- [Task requirements] Beneath this task are records; print exactly the stretch of them from the line with "tea glass holder: present [263,312,301,356]" through the line with "house plant: none [198,334,356,646]", both ends included.

###

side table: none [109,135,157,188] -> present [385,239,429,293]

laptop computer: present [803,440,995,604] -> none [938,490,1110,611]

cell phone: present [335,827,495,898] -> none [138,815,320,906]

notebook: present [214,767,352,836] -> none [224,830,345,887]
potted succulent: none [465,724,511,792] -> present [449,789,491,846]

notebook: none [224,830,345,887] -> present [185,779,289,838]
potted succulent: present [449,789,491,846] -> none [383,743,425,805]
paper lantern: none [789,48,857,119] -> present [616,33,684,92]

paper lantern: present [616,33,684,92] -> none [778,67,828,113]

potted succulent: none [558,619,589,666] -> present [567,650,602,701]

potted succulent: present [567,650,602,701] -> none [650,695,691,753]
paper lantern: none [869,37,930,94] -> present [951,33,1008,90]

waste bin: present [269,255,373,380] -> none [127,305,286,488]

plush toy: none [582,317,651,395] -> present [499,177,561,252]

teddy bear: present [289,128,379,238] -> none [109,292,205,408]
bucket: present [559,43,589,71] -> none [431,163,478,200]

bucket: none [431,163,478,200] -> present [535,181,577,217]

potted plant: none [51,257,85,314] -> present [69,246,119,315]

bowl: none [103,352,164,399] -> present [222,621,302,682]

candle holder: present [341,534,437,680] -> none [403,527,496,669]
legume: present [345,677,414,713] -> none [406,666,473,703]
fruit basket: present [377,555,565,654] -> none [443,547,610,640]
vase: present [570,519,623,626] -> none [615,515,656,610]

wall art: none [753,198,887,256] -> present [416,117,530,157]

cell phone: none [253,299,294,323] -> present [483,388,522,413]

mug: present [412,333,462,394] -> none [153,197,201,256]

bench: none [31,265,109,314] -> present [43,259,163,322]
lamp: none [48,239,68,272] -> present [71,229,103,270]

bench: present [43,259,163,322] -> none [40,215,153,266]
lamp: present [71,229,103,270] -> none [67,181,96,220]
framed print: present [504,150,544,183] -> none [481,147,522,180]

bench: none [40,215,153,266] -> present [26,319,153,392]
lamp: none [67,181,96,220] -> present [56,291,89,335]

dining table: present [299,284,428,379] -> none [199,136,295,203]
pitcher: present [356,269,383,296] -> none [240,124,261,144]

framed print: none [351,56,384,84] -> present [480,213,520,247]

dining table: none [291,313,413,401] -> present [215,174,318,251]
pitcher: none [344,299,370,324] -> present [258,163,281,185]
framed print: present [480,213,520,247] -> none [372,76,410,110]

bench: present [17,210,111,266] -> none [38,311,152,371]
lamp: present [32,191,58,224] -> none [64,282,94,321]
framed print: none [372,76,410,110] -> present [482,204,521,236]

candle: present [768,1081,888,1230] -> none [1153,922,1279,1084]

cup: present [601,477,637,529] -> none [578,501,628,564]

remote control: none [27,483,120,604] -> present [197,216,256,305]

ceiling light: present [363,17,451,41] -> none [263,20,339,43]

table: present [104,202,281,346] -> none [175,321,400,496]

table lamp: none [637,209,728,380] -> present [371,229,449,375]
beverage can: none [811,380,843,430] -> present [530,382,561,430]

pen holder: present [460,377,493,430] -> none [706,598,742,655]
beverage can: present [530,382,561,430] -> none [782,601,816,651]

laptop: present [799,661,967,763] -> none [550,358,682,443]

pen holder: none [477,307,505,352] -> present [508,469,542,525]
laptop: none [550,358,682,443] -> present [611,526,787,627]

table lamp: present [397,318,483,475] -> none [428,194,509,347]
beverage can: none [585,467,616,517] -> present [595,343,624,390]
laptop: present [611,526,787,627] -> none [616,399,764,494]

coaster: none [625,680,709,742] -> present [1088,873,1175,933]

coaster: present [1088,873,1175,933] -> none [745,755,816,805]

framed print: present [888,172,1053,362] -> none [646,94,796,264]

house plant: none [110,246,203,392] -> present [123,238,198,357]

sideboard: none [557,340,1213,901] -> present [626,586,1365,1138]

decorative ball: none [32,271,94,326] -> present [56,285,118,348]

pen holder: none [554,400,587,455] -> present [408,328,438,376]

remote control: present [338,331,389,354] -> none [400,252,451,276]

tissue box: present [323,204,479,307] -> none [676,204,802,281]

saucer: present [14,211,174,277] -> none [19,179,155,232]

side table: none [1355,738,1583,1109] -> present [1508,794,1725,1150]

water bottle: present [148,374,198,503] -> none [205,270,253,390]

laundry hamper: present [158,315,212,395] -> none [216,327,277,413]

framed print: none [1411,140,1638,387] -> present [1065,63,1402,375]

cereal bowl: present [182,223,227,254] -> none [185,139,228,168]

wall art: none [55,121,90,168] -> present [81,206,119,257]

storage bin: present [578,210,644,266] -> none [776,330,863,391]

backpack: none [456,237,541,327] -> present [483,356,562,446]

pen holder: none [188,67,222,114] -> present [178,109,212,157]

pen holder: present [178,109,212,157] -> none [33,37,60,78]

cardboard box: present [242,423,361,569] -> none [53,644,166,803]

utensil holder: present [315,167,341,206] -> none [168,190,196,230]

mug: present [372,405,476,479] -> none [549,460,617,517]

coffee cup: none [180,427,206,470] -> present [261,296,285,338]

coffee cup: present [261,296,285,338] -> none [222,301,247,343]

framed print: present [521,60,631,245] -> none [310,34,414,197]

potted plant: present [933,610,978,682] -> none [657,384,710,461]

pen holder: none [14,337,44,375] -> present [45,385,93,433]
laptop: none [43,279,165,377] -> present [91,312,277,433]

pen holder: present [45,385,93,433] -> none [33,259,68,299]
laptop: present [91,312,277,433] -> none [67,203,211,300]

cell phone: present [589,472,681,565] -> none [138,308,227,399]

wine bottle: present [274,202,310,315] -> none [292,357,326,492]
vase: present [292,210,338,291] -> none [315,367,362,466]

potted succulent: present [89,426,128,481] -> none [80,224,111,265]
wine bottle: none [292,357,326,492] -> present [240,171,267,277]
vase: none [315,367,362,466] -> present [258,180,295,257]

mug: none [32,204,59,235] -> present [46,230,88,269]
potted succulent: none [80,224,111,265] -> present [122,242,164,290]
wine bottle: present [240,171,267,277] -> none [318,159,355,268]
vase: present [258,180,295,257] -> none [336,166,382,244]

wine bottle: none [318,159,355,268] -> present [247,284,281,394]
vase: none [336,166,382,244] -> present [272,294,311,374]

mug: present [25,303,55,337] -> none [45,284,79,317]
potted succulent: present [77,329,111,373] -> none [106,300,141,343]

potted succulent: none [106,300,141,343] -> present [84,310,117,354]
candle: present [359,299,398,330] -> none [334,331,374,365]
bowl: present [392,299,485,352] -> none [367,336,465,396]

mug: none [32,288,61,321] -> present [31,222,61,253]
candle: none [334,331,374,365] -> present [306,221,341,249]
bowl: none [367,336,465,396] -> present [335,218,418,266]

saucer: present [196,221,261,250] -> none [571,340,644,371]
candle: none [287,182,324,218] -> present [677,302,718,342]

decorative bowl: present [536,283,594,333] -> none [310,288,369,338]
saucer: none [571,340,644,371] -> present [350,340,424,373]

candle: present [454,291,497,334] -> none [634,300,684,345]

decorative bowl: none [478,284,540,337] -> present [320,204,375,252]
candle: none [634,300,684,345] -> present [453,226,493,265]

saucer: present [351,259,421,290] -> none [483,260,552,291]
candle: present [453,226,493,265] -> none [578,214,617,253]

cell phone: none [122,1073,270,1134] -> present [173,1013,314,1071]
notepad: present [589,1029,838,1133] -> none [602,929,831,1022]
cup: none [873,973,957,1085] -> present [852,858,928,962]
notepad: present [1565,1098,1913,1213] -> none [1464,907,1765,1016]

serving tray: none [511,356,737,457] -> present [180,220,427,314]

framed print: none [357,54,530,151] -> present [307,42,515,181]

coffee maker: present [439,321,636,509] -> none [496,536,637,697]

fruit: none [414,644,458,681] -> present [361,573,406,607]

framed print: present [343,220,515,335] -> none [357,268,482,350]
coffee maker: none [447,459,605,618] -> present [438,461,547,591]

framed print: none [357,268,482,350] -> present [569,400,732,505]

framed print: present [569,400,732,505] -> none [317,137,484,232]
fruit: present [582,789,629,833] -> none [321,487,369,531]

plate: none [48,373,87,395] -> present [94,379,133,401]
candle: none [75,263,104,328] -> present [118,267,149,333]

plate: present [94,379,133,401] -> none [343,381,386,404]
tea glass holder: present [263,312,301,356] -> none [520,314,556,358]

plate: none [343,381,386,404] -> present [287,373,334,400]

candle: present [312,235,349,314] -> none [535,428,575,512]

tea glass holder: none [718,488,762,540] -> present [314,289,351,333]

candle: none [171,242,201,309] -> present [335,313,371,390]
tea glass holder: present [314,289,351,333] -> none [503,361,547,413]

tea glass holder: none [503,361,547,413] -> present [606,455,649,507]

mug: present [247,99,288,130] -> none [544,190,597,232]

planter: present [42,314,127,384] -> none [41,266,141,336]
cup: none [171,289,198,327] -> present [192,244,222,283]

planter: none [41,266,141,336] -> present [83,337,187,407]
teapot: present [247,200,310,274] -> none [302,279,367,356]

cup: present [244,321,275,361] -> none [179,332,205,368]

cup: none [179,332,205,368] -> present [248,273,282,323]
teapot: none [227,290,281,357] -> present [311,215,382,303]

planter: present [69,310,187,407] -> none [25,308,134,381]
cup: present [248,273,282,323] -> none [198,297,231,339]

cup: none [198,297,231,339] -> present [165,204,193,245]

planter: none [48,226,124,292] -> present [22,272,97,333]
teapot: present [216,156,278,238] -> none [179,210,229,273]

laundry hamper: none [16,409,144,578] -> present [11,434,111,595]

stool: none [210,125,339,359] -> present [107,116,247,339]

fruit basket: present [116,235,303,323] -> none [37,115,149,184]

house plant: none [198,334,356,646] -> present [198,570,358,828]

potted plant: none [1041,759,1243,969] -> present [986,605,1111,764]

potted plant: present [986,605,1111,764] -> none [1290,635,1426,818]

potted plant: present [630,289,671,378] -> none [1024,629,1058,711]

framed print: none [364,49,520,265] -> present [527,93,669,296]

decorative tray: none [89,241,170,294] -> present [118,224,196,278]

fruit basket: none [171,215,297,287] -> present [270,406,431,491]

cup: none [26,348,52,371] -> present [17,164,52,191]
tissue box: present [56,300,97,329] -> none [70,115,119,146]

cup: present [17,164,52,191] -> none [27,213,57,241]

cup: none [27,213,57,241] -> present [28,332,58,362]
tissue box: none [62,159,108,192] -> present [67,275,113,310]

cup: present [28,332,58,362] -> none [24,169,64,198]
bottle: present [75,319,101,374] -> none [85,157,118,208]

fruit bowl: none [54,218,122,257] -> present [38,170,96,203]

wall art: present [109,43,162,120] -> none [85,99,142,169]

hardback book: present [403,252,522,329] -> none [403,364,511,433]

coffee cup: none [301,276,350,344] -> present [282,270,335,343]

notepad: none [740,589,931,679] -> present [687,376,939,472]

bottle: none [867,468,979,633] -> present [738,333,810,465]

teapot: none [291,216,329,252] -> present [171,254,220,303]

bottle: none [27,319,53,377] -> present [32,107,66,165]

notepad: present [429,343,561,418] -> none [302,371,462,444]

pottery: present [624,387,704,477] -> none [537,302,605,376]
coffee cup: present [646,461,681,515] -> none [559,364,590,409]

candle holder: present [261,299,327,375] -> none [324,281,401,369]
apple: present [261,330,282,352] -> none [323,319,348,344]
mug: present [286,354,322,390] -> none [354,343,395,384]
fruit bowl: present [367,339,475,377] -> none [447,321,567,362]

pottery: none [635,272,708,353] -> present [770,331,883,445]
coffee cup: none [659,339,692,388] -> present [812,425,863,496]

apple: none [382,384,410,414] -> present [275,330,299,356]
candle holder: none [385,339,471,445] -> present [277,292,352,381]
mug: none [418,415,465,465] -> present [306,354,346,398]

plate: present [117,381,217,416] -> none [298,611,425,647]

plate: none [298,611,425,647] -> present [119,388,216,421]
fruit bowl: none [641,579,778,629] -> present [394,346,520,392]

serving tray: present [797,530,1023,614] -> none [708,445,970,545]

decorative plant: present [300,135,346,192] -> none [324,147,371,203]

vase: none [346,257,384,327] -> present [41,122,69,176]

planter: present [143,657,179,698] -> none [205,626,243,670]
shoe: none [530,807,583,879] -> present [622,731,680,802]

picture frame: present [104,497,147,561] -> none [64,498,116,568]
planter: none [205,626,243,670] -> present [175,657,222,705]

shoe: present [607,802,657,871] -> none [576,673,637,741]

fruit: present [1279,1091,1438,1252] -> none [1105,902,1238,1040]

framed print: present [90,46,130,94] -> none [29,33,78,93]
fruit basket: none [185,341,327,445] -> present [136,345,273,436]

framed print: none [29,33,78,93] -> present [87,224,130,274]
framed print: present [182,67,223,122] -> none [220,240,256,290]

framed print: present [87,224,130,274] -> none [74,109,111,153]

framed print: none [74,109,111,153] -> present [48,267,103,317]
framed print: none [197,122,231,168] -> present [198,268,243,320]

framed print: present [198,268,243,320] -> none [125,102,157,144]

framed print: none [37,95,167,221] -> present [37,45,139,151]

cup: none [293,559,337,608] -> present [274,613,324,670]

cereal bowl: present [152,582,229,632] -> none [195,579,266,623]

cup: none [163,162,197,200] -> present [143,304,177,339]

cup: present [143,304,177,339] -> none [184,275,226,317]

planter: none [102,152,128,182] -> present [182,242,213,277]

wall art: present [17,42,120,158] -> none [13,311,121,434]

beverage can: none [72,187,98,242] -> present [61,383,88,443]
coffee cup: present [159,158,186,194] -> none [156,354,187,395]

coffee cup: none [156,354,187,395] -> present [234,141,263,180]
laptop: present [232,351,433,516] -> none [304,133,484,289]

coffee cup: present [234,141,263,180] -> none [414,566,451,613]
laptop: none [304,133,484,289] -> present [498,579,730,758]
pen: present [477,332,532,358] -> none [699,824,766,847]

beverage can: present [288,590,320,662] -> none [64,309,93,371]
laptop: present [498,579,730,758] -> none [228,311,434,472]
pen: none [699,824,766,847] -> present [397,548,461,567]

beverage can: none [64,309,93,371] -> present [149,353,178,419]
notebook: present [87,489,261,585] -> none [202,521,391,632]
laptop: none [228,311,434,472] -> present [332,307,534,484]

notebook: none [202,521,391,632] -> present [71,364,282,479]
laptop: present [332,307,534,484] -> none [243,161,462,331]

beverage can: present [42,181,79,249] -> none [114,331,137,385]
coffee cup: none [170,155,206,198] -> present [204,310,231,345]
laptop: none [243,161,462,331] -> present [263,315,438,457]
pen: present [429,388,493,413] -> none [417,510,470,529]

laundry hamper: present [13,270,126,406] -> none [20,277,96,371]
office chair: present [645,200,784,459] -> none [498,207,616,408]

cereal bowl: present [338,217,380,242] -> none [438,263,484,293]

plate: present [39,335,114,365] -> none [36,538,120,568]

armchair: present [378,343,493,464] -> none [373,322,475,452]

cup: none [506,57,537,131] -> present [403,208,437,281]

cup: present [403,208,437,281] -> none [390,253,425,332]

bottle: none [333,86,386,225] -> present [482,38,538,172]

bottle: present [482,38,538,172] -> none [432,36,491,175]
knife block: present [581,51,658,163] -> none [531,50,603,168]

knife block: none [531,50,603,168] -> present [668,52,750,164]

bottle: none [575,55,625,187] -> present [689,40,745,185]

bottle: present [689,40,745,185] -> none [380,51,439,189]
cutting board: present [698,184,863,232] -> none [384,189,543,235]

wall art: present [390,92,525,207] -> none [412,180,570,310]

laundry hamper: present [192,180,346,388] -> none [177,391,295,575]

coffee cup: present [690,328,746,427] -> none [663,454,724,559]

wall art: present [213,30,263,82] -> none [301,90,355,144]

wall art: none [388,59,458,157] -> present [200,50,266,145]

###

- [Finished task]
tea glass holder: present [263,312,301,356] -> none [520,314,556,358]

plate: none [343,381,386,404] -> present [287,373,334,400]

candle: present [312,235,349,314] -> none [535,428,575,512]

tea glass holder: none [718,488,762,540] -> present [314,289,351,333]

candle: none [171,242,201,309] -> present [335,313,371,390]
tea glass holder: present [314,289,351,333] -> none [503,361,547,413]

tea glass holder: none [503,361,547,413] -> present [606,455,649,507]

mug: present [247,99,288,130] -> none [544,190,597,232]

planter: present [42,314,127,384] -> none [41,266,141,336]
cup: none [171,289,198,327] -> present [192,244,222,283]

planter: none [41,266,141,336] -> present [83,337,187,407]
teapot: present [247,200,310,274] -> none [302,279,367,356]

cup: present [244,321,275,361] -> none [179,332,205,368]

cup: none [179,332,205,368] -> present [248,273,282,323]
teapot: none [227,290,281,357] -> present [311,215,382,303]

planter: present [69,310,187,407] -> none [25,308,134,381]
cup: present [248,273,282,323] -> none [198,297,231,339]

cup: none [198,297,231,339] -> present [165,204,193,245]

planter: none [48,226,124,292] -> present [22,272,97,333]
teapot: present [216,156,278,238] -> none [179,210,229,273]

laundry hamper: none [16,409,144,578] -> present [11,434,111,595]

stool: none [210,125,339,359] -> present [107,116,247,339]

fruit basket: present [116,235,303,323] -> none [37,115,149,184]

house plant: none [198,334,356,646] -> present [198,570,358,828]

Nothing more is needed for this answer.